文=項昊宇 中国国際問題研究院アジア太平洋研究所客員研究員


 ロシアとウクライナの衝突後、日本は欧米に追随し厳しい対露制裁を実施した。国内の「反露」一辺倒の世論を受け、右翼・保守勢力が不穏な動きを見せている。国際世論を利用しロシアの隙を突き、軍国主義の侵略の歴史を覆し、名分をただそうとしている。

 

 日本自民党の麻生太郎副総裁は先ほど党内の会合で、第二次大戦中にロシア側が一方的に「日ソ不可侵条約」(「日ソ中立条約」)を破り、日本に侵略を仕掛けたと述べた。自民党元幹事長の石破茂氏は以前、日本は旧ソ連に侵略された歴史を決して忘れてはならないと述べた。この日本が「侵略」されたという論調は驚きであるが、日本国内ではそれほど注目されていないようだ。

 

 旧ソ連は1945年4月5日に日本側に対して、日本が反ソ戦争を行うドイツを支援し、かつ旧ソ連の同盟国である米英と交戦していることから、中立条約はすでに意義を失ったとして1年前倒しで破棄すると通達した。旧ソ連は8月8日に正式に日本に宣戦布告した。旧ソ連軍は日本の関東軍に強く攻勢をかけ、頑強に抵抗していた日本軍国主義に真っ向から痛撃を加え、日本の敗戦を早めた。反ファシズム戦争の勝利に重要な貢献を成し遂げた。

 

 日本軍国主義の侵略の歴史に定説が備わった今日、ロシアとウクライナの衝突を利用し侵略の歴史を覆し美化しようとする日本の一部の政治勢力のやり方が、人々に歯牙にもかけられないことは明らかだ。
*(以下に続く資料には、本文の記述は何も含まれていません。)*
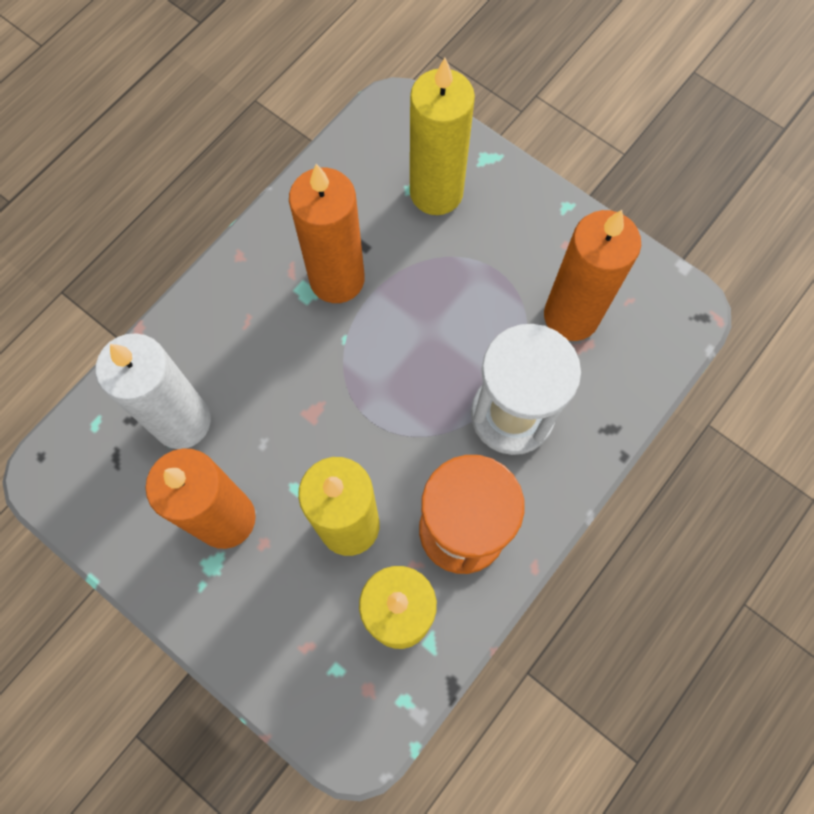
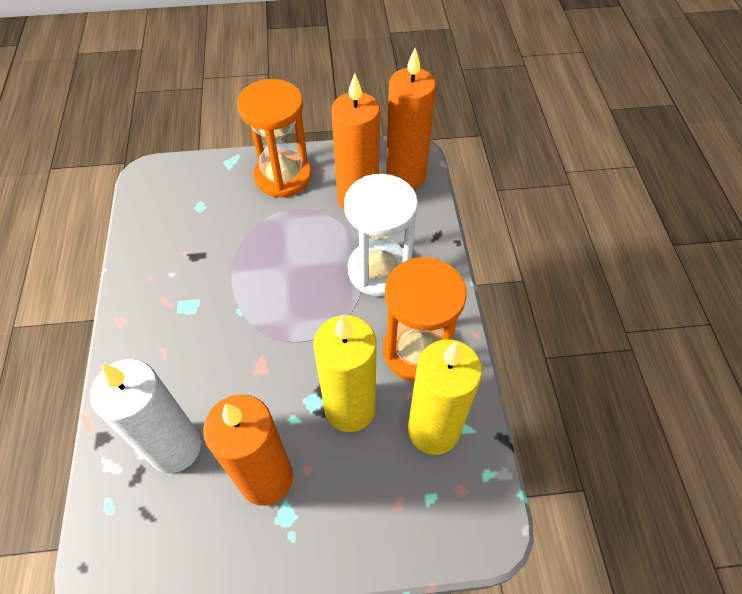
camera: 45 degrees left, 15 degrees down
(337, 279) = (201, 284): orange candle -> orange candle (406, 176)
(436, 192) = (218, 197): yellow candle -> none
(522, 221) = (283, 176): none -> orange hourglass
日本のロシアへの態度は間違った歴史観を反映しており、その影響は日本と第二次大戦の被害国との関係のみに留まらず、日本という国の発展の道と地域の平和・安定にも関わる。軍事安全政策の調整を進める自民党政権の一連の動向と結びつけると、日本の歴史修正主義は多くの危険性を露呈している。

 

 (一)「被害妄想」による国家意識の「安全問題視」。戦後長期に渡り、広島と長崎の原爆投下や東京大空襲など、日本国内の第二次大戦の歴史の反省は自身の「被害者」としての部分に集中し、歴史の真相のもう一面、つまり日本が「加害者」として何をしたか、アジアの隣国は日本の侵略によりどのような苦しみを経験したかに関する言及を避けている。この偏狭な歴史観は日本社会の強い「被害者意識」を生んだ。近年、中国の発展や朝鮮問題を受け、日本の一部の人物はアジアの隣国が「復讐」することを恐れ、被害妄想をますます激しくしている。日露関係の悪化に伴い、日本の一部の政治家は日本が「中朝露の3方向の脅威」に直面していると騒ぎ出し、かつさまざまな大袈裟な「対日軍事攻撃」を憶測している。これを背景とし、日本は「防衛白書」や「外交青書」などの政策文書の中で、「外部の安全環境が深刻」と躍起になって喧伝し、さらには対外経済協力にも「安全」の中身を持たせている。国内外の政策が日増しに「安全問題視」という頑なな方向を示している。

 

 (二)保守政治の主導による対外政策のポピュリズム化。日本の間違った歴史観の根源となっているのは、戦後の清算の不徹底だ。米国は冷戦の需要により、日本を反共産主義の防波堤とし、軍国主義勢力の残党を徹底的に清算せず、さらには軍国主義と切っても切れない関係を持つ保守勢力の政権発足を力強く支援した。国内外の拘束を受けない間違った歴史観が大手を振って歩き、日本の自民党は小泉時代からポピュリズム政党へと変化した。過去の主な動力は「反中・嫌韓」で、現在は「中国けん制・反露・朝鮮対抗」に変化している。これは自民党の主な権力の出処の一つだ。

 

 (三)膠着した戦略的思考による社会の思考の極端化。ロシアとウクライナの衝突後、日本の自民党政権は国際安全環境の変化を、改憲・強軍による「正常な国化」を急ぐためのチャンスとしている。エリート集団の政治的操作と世論の操作により、日本国内では「強軍と戦備」というポピュリズムの主張が盛んになっており、平和主義と反戦主義が弱まっている。政界、メディア、学界は理性的で多元的な政策の思弁を失い、日本の対外戦略的思考がますます膠着し極端になっている。

 

 対中戦略を例とすると、日本は近年、中国が「力により現状を変えている」という説をでっち上げ、「中国の脅威」を大袈裟に騒ぎ立て、積極的に米国の中国けん制の「手先」になり、地域で中国包囲という陣営の対抗に熱中している。中日は事実上、国際法の効力を持つ「中日平和友好条約」を締結しており、現実的に両国の経済は相互依存し、地域の産業チェーンに深く浸透している。日本社会はこれを理性的に認識しておらず、「中国の脅威」の真偽についても議論と分析が見られない。日本のエリートは冷戦思考に陥り抜け出せなくなっており、日本の動向が危ぶまれている。

 

 日本は近代以降、国運を賭け一か八かの勝負に出た。変革と台頭の成功経験があれば、深い災いをもたらした痛ましい教訓もある。日本の為政者は、ツキが長続きすることはなく、外部の危機を喧伝しでっち上げることで特定の政治的目的を支えようとしても日本を再び強くできず、絶対の安全をもたらすこともできず、最終的により大きな安全の苦境に立たされるだけであることをはっきり認識するべきだ。